Release Date – TBC, Cert – N/A, Run-time – 1 hour 2 minutes, Director – Liliya Timirzyanova
Conductor Anna (Alina Korol) leaves her life to live alone in the quiet of the forest, however when chorister Aglaya (Elizaveta Shakira) arrives to convince her to return the two begin to form an almost silent relationship.
Anima is one of those films which is difficult to review, or even properly talk about, partly due to the fact that it’s difficult to know where to start when discussing it, and from there what to properly say about its details and elements. Perhaps this is because for much of the film it’s hard to understand what’s actually going on, or what’s trying to be said. However, the best place to start is likely at the beginning where the most coherent content lies. For the most part we follow choir conductor Anna (Alina Korol) who suddenly leaves her life as it is to live along in the quiet of the forest. We see her contemplatively staring at the sea before retreating amongst the leaves, trees and bushes. However, it appears that the choir cannot cope without her guidance, as is slightly glimpsed at as she begins to fade away from them in the opening few minutes, when chorister Aglaya (Elizaveta Shakira) finds her and asks her to return.
From this point on the film gradually begins to unravel something of a relationship between the two. Amongst the silence of their surroundings, and indeed Anna who says very little over the course of the piece, there’s something of a meditative connection formed between the two as they begin to spend their lives together. The film appears to want to say that time is slowing down for them, they may even be in an entirely different realm away from the rest of the world. Everything could very well be a metaphor. A metaphor within a metaphor. Metaphors layered on top of other metaphors to make a metaphor sandwich. Or perhaps everything is rolled up to create one giant metaphor. As the film engages this course and begins to travel down it it moves further away from the viewer as it’s increasingly difficult to understand just what’s going on, or what the film is trying to be or say.

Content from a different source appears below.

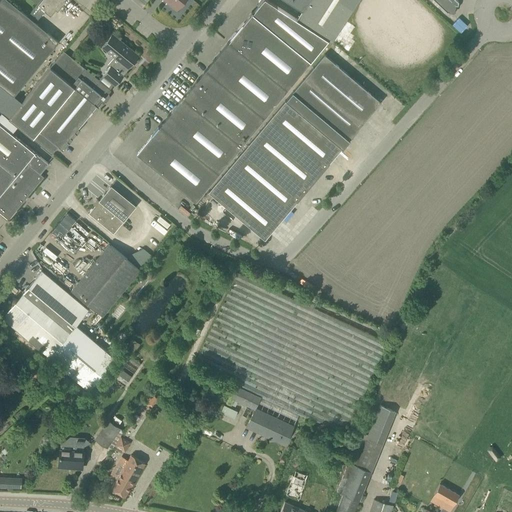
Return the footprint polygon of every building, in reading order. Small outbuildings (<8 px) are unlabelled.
[(0,0),(0,83),(14,95),(58,41),(35,22),(36,20),(37,20),(45,10),(50,14),(55,8),(57,9),(64,0),(40,0),(37,4),(27,16),(8,0),(0,0)] [(165,0),(177,10),(184,0),(165,0)] [(258,6),(251,13),(259,20),(310,61),(328,39),(296,19),(267,0),(259,0),(256,5),(258,6)] [(331,41),(357,0),(286,0),(302,10),(296,19),(328,39),(331,41)] [(435,0),(447,11),(447,10),(453,12),(455,3),(457,4),(458,0),(457,0),(435,0)] [(228,42),(287,89),(310,61),(259,20),(251,13),(228,42)] [(108,79),(113,84),(115,85),(123,76),(122,75),(138,56),(111,34),(102,46),(119,59),(112,67),(110,65),(102,75),(108,79)] [(206,69),(264,117),(287,89),(228,42),(206,69)] [(292,92),(349,140),(381,102),(324,54),(292,92)] [(71,57),(57,73),(96,105),(98,104),(102,100),(105,100),(107,97),(106,95),(105,94),(110,89),(99,80),(84,68),(71,57)] [(96,105),(57,73),(50,67),(8,118),(32,137),(38,129),(57,145),(63,150),(69,142),(72,138),(70,137),(74,131),(76,133),(80,129),(78,128),(96,105)] [(183,97),(241,145),(264,117),(206,69),(183,97)] [(350,140),(349,140),(292,92),(208,192),(264,239),(342,148),(343,149),(350,140)] [(160,125),(218,173),(241,145),(183,97),(160,125)] [(0,211),(8,218),(23,201),(43,176),(39,173),(48,163),(0,123),(0,211)] [(195,201),(218,173),(160,125),(137,153),(195,201)] [(113,233),(136,205),(111,185),(98,200),(97,199),(96,200),(98,201),(88,213),(96,219),(113,233)] [(64,212),(50,232),(59,238),(73,218),(64,212)] [(165,218),(163,220),(158,216),(155,220),(168,231),(173,225),(165,218)] [(140,269),(109,243),(71,290),(102,315),(140,269)] [(28,285),(2,316),(10,323),(48,356),(75,325),(88,309),(41,270),(28,285)] [(293,426),(293,425),(294,425),(298,414),(344,435),(387,342),(237,272),(193,365),(236,385),(230,397),(229,397),(227,403),(235,406),(237,401),(254,409),(293,426)] [(145,273),(112,314),(119,319),(152,278),(145,273)] [(75,325),(48,356),(88,389),(115,358),(107,352),(75,325)] [(144,365),(131,357),(140,344),(132,338),(108,374),(92,397),(100,402),(115,380),(128,388),(144,365)] [(29,373),(45,389),(54,380),(37,364),(29,373)] [(155,409),(162,399),(151,392),(145,402),(155,409)] [(225,404),(221,411),(232,417),(236,411),(225,404)] [(348,462),(336,492),(343,494),(335,511),(353,511),(396,410),(380,404),(366,439),(362,438),(362,439),(360,438),(359,440),(358,440),(349,462),(348,462)] [(254,409),(250,417),(246,426),(284,444),(289,435),(293,426),(254,409)] [(121,428),(108,420),(95,439),(107,448),(108,447),(111,450),(124,431),(121,429),(121,428)] [(125,453),(131,442),(121,436),(115,447),(118,448),(118,447),(123,449),(122,451),(125,453)] [(82,466),(82,456),(83,447),(74,447),(74,452),(60,451),(59,456),(59,466),(68,467),(68,465),(82,466)] [(131,455),(111,488),(125,497),(145,463),(131,455)] [(301,493),(307,475),(294,470),(292,476),(289,475),(282,493),(300,500),(302,493),(301,493)] [(21,478),(0,477),(0,486),(21,487),(21,478)] [(459,494),(440,483),(430,500),(445,508),(449,503),(453,505),(459,494)] [(369,511),(391,511),(393,505),(374,499),(369,511)] [(307,511),(284,502),(279,511),(307,511)]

The core point appears to be about life and death, particularly during some of the longer shots which observe the two characters going about their basic tasks, such as eating at opposite sides of a wide shot. The structure moves away from something with narrative leanings to more a collection of shots, moments and ideas. Beats with little to connect to, alongside little clue given as to what’s actually happening at any point. Rarely is there a chance to try and engage with the film after a certain point as it simply carries along it’s path with little coherence or glimmer of referencing back to a core sense of communication between the pair. Things simply happen, or rather don’t, as they go about their lack of business in the forest.
It’s a saving grace therefore that the film itself is only 62 minutes. While the opening stages are used fairly well with the initial points raised they only act as a depiction of ‘before the forest’ for the two characters, particularly Anna. While the early stages in the wilderness do have some mild levels of interest things soon slip away into the realms of metaphors, shots and ideas. Linked together with little to interest the viewer or keep them in the piece. You simply remain watching in deep confusion as to what everything is actually meant to mean.
Anima’s initial set-up is soon abandoned as the silent relationship of the two central characters becomes a selection of brief shots, moments and ideas. All of which feel like some form of metaphor which you can never quite get your head around in the eventually lengthy 62 minute run-time.